Posted on January 03, 2017

credit - Mpho Mojapelo

Elliot Trevithick

Evaluating the impact of your public sector work is vital: it can help you to prove its value, attract extra investment and gain insights into how to improve as you scale up. In an interview, with Nesta for the Design for Europe project, Elliot Trevithick, TSIP consultant gives his top tips and advice on how to do it.

Always start with asking ‘why?’

By asking ‘why’ before getting into the ‘what’ and ‘how’, you can ensure that you start at the right place. Broadly speaking, there are two key purposes to evaluation: proving and improving. Proving is more externally focused, and is about showing what impact you’ve had to date. Improving is more internally focused: how can we do better going forward? How can we have even more of an impact?

Evaluate the right things at the right time

If your evaluation can cover both proving and improving, that’s fantastic. But if you don’t have enough resources to do both, then you should ideally prioritise one based on the development stage of your service or product. The earlier you are in the process, the more you should focus on improving, and vice versa. Whichever approach you take, remember that measuring impact shouldn’t just be about success or failure – it should be about empowering yourself to learn from your work, and showing your commitment to maximising your impact. Sometimes that will require you to have honest conversations with your key audiences about where you’re currently at, and how you get to where you want to be.

​Use the ‘why?’ to think about ‘what?’

Revisiting the question of ‘why’ you are measuring impact can help you focus on how best to do it. What are you trying to achieve? What kind of data do you need to capture in order to see it? Would it be more compelling to demonstrate it using quantitative or qualitative data? For example, if it’s vital to show a particular funder how you have done in a certain area, you will need to focus on capturing that data accurately from the start. Or if you’re at an early stage of development, you may want to get informal feedback from staff to identify unresolved questions or problems that you could use as learning opportunities. Formal frameworks such as Nesta’s Standards of Evidence can provide you with ideas for different approaches that you might want to take.

Be realistic about what’s possible

It’s better to do a small amount of evaluation really well, than to do a lot badly! Keep the scope of what you’re doing realistic, and err on the side of ‘less is more’. Keep it lean. Decide how much you can cover based on the time and resources available, and focus on what is most important to you and your key audiences.

Make sure you get people on board

Relevant stakeholders, and especially your immediate team, need to understand why it’s important to evaluate your impact.

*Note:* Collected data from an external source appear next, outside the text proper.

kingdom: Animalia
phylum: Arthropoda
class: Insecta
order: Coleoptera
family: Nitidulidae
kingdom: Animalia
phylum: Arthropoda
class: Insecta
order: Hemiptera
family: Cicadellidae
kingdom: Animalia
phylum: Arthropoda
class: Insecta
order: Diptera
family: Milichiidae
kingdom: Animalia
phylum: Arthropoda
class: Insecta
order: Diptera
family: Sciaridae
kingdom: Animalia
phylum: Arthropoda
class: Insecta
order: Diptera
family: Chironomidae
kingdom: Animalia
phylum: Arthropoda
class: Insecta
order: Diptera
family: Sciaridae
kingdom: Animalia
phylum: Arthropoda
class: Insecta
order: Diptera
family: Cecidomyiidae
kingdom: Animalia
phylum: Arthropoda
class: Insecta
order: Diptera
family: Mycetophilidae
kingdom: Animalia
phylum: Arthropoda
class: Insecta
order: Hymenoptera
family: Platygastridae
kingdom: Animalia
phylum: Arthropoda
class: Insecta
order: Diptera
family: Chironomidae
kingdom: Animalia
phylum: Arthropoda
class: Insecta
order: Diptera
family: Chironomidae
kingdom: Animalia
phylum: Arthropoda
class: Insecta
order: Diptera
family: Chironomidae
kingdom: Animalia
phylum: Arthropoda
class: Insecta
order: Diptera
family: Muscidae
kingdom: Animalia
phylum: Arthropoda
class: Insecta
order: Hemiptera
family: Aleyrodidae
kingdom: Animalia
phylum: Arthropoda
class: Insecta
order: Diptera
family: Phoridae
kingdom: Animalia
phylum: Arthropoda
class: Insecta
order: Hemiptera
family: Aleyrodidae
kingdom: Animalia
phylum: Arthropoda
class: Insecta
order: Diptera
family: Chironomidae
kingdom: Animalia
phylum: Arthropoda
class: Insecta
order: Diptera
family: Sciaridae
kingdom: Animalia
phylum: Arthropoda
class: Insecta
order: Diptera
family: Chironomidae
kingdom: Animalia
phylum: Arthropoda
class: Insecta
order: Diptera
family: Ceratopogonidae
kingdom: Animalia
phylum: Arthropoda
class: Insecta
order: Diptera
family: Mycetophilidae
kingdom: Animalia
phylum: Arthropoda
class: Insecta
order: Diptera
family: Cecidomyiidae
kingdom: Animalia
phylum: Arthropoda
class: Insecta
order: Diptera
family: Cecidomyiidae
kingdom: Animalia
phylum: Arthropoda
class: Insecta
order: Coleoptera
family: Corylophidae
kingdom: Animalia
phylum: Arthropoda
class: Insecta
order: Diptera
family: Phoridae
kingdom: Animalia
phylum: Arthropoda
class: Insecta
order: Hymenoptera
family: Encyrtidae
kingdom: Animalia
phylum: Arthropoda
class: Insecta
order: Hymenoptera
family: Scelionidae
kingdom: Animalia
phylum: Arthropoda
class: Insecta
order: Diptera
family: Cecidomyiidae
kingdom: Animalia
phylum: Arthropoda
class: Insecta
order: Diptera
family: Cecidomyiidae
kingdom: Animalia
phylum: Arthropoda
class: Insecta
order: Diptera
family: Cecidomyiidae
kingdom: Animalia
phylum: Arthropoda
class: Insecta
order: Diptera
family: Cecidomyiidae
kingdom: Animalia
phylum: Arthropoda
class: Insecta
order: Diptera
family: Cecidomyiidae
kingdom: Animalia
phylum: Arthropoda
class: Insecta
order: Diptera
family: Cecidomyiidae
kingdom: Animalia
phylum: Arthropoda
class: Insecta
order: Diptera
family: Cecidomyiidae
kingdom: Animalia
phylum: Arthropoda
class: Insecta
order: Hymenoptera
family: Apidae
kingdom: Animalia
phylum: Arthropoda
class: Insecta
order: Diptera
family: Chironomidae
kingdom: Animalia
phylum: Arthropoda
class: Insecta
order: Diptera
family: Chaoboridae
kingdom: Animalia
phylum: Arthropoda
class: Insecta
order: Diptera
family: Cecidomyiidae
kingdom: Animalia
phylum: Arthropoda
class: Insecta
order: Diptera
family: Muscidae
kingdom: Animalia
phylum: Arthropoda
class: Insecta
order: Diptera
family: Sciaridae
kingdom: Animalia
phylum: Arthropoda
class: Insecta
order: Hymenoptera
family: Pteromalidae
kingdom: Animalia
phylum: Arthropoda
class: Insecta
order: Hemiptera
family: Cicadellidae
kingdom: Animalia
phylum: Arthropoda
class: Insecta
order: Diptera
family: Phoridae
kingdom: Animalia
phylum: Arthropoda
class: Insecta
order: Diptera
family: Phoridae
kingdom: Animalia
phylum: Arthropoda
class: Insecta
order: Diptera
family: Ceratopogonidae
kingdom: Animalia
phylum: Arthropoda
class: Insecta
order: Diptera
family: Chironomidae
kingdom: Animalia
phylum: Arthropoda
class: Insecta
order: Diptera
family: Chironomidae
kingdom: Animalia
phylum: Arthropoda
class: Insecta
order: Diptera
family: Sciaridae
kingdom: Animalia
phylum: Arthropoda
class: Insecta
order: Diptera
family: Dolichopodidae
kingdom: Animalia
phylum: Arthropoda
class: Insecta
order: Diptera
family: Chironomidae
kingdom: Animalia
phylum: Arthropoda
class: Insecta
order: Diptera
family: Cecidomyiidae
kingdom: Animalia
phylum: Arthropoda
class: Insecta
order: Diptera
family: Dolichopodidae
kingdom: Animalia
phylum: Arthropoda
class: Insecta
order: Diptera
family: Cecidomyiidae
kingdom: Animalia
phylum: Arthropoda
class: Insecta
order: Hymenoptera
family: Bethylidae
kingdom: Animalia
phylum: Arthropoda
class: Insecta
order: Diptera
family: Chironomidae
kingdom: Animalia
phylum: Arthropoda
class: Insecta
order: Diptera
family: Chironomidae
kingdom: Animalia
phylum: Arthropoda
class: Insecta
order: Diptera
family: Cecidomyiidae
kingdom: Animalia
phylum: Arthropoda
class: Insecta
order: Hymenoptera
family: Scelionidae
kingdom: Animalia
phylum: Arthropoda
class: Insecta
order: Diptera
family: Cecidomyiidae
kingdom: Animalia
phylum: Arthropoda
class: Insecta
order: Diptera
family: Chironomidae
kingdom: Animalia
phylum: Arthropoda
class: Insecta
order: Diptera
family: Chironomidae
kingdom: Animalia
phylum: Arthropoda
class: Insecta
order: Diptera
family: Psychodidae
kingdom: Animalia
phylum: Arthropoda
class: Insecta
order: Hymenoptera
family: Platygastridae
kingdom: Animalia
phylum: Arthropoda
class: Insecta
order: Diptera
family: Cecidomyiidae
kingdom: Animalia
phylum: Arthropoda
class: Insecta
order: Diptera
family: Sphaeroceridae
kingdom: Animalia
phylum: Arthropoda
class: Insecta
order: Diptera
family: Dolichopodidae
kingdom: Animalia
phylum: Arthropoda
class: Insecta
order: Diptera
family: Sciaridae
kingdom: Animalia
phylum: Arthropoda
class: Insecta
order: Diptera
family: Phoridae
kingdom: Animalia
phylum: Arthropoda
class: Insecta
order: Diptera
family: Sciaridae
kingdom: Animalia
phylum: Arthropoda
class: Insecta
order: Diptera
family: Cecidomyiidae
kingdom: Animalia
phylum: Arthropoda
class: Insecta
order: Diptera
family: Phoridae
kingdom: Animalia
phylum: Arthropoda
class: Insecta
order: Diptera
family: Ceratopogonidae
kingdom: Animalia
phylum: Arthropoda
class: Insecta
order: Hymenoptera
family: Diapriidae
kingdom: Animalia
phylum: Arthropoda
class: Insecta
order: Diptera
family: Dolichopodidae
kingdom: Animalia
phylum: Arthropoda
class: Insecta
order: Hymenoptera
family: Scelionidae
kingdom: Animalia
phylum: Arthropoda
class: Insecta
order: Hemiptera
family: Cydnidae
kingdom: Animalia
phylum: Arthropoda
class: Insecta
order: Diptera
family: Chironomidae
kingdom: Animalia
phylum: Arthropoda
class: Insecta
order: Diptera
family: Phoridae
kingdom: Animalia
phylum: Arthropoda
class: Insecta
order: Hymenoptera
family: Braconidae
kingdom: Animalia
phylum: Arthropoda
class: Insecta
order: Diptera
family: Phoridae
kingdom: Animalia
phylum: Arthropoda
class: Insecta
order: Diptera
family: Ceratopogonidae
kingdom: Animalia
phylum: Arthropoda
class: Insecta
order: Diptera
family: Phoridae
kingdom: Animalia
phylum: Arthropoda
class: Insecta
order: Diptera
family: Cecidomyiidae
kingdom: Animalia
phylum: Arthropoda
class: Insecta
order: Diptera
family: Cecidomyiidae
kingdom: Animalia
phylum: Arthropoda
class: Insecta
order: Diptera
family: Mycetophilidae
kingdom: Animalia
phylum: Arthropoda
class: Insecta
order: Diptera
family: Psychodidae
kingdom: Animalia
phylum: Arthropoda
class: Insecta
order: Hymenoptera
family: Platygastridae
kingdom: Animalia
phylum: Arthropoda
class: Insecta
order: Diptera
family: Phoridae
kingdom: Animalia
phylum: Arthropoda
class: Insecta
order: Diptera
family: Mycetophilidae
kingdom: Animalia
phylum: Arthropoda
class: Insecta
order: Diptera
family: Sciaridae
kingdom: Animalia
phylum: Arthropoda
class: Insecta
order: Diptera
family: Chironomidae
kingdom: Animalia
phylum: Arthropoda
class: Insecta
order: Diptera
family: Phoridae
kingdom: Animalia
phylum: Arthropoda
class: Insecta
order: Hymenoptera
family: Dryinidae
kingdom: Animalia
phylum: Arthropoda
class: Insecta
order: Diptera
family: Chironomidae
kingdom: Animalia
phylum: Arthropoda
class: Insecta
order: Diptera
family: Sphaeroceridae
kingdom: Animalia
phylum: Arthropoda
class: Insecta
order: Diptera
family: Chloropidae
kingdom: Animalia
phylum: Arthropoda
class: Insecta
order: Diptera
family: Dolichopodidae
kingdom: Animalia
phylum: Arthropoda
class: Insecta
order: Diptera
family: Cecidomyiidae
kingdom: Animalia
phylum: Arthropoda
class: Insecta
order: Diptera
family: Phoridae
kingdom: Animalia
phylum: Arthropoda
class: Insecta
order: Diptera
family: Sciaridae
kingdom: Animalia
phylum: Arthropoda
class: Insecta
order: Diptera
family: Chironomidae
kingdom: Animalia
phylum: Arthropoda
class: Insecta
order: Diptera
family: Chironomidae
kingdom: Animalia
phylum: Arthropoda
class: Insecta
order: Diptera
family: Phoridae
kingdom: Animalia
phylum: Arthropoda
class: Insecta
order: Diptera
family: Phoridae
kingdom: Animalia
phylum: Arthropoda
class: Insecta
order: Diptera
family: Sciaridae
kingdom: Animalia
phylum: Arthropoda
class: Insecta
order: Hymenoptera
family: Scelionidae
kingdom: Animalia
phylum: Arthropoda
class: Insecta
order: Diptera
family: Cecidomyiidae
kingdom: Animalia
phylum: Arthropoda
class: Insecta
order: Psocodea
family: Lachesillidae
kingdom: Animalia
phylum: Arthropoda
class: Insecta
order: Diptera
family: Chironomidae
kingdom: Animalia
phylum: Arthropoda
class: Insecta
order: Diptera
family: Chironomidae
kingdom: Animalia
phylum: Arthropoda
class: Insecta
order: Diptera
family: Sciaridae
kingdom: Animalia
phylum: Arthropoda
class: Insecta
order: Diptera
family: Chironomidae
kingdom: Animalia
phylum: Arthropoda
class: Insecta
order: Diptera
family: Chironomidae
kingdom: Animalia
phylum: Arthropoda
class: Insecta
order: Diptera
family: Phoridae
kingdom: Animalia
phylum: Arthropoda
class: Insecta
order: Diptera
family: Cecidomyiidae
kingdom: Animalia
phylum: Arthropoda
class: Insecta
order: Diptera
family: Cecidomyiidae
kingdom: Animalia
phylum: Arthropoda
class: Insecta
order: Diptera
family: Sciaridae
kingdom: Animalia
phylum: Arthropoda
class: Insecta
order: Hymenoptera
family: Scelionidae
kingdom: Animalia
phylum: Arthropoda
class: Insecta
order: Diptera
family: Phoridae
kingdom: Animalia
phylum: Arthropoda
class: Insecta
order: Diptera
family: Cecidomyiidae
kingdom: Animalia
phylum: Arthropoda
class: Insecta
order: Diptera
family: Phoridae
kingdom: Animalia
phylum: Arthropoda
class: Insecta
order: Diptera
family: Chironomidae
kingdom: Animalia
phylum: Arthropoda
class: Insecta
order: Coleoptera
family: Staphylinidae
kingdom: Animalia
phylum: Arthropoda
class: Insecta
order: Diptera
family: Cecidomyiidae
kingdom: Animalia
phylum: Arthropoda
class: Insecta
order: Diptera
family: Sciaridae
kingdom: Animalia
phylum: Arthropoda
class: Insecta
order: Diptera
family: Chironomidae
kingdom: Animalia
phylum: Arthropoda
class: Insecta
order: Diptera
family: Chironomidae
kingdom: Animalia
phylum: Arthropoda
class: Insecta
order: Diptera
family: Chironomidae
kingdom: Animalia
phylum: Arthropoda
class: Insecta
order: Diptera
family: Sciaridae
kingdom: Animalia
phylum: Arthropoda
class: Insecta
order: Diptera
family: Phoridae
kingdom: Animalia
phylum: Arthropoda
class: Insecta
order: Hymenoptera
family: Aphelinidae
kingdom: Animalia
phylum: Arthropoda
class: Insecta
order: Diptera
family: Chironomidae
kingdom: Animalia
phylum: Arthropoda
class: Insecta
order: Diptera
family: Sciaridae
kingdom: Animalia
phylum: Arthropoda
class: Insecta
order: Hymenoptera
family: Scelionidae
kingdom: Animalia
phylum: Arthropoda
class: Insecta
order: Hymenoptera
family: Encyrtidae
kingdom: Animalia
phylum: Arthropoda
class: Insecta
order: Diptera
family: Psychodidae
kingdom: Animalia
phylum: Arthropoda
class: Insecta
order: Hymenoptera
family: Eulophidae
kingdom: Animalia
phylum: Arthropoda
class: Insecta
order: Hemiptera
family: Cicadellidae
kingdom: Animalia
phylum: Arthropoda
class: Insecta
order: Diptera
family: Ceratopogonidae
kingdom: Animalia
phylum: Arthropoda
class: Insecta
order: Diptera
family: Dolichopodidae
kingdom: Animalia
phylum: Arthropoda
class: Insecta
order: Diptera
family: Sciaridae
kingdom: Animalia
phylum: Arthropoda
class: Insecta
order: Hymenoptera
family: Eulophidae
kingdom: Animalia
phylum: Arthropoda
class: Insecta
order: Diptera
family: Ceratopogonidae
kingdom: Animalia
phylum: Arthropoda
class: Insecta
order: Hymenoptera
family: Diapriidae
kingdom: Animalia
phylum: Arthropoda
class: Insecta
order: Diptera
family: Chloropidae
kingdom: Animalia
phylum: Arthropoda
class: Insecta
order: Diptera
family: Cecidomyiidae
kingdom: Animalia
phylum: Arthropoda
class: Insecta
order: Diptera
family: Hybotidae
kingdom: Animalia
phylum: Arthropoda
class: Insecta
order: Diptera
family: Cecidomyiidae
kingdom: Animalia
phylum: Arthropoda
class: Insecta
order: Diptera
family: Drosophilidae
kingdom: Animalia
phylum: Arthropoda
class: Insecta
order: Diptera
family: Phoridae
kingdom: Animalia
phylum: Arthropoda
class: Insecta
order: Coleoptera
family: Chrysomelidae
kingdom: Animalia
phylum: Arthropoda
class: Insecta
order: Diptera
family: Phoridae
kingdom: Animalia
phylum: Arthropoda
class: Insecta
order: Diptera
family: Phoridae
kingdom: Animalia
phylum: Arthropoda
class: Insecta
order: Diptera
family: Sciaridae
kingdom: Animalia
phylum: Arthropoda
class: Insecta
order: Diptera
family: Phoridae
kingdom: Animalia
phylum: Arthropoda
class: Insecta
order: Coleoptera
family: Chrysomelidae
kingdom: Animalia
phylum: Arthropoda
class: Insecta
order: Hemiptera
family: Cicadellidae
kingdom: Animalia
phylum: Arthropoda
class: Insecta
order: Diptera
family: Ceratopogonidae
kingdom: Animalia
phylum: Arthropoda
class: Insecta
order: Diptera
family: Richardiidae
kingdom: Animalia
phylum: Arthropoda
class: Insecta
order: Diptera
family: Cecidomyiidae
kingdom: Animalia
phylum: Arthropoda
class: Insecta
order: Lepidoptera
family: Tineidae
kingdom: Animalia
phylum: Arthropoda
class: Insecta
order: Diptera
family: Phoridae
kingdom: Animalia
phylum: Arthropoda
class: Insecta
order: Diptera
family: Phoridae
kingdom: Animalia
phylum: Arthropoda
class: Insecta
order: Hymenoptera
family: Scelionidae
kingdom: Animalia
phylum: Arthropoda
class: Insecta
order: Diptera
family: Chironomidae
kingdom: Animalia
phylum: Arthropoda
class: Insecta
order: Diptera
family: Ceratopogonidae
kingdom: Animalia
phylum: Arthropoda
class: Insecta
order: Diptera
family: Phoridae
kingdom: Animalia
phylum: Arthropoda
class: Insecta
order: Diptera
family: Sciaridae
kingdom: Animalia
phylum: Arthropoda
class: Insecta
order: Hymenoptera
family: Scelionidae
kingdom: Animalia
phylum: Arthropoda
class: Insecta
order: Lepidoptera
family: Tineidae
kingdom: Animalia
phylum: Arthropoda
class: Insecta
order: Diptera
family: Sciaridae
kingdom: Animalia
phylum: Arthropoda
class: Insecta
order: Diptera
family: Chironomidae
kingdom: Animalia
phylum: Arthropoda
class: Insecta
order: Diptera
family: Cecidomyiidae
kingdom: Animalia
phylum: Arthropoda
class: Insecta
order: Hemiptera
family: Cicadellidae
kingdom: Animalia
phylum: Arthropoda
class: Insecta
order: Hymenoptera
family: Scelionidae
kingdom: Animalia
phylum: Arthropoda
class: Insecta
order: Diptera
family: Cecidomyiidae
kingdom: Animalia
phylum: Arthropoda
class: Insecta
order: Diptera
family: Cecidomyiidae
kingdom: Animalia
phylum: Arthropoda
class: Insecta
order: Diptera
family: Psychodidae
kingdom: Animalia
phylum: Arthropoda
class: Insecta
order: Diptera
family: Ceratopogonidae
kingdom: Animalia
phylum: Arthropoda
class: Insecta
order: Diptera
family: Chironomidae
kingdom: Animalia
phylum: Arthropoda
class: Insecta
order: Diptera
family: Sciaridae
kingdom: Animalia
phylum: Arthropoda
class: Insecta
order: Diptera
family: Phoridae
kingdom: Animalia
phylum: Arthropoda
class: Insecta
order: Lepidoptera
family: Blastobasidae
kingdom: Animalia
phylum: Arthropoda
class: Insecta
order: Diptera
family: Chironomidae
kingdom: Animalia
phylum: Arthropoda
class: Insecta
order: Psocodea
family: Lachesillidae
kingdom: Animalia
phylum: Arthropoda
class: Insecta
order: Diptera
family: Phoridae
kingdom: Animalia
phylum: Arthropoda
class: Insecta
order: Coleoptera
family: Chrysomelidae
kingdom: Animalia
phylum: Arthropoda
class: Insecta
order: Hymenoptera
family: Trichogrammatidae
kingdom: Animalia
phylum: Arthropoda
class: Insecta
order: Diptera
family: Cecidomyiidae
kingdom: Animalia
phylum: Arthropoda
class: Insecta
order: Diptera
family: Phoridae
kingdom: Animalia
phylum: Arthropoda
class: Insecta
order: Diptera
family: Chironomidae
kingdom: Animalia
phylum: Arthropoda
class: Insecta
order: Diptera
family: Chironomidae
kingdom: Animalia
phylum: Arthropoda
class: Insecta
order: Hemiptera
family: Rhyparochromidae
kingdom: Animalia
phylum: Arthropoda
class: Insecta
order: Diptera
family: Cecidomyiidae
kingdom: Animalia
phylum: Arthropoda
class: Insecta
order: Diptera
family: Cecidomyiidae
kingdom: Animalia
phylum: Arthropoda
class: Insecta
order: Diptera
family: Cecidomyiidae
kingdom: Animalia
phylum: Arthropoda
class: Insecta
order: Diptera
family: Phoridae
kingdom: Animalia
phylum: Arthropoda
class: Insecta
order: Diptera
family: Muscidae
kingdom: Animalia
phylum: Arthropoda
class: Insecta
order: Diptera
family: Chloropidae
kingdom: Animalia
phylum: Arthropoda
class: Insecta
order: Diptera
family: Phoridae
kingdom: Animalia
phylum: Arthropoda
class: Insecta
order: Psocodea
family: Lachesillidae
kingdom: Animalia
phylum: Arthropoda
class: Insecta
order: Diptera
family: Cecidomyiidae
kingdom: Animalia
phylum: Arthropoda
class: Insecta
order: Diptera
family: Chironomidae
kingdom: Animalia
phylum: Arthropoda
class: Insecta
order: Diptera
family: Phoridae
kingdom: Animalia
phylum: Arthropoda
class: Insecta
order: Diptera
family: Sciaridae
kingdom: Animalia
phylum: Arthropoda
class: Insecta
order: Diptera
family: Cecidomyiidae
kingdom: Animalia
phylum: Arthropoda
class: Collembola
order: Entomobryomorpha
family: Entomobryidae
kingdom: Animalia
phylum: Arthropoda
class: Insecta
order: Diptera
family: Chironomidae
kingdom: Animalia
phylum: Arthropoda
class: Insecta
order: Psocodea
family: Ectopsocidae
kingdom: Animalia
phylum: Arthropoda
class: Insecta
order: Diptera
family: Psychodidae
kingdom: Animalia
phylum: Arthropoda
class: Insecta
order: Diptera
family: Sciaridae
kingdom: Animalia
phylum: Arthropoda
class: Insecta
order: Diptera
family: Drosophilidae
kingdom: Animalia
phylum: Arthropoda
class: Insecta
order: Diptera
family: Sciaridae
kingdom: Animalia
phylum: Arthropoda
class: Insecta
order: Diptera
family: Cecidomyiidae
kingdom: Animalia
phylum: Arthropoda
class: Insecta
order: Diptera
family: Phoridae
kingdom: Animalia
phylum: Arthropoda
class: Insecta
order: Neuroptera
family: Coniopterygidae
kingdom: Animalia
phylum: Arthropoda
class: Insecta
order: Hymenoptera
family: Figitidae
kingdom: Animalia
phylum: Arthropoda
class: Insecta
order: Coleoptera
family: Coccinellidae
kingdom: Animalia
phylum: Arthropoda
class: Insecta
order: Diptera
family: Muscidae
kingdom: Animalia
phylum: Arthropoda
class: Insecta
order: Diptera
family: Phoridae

Make time to talk together about what you want to get out of this exercise, ideally as part of an ongoing conversation where they share their feedback, input and views. You need everyone to understand why evaluating impact is a valuable thing to do if you’re to succeed.

Think about bringing in outside expertise

If you’re measuring your impact for the first time, you can pick up a lot of tips online. But it is worth doing it in the most informed way possible. This might mean bringing in extra resources and expertise. By working with an external partner, you can access valuable technical expertise about the practicalities and challenges of collecting and analysing data. An independent evaluation can also help to make the findings of your evaluation more authoritative.

Better late than never

It’s much better to start measuring your impact earlier rather than later. However, if that ship has already sailed, it’s still worth doing something retrospectively. In terms of proving, good robust case studies can provide powerful evidence of impact, particularly if conducted independently. If your focus is improving, you can still use surveys, interviews or focus groups to learn what worked well, what worked less well, and what you can do better in the future.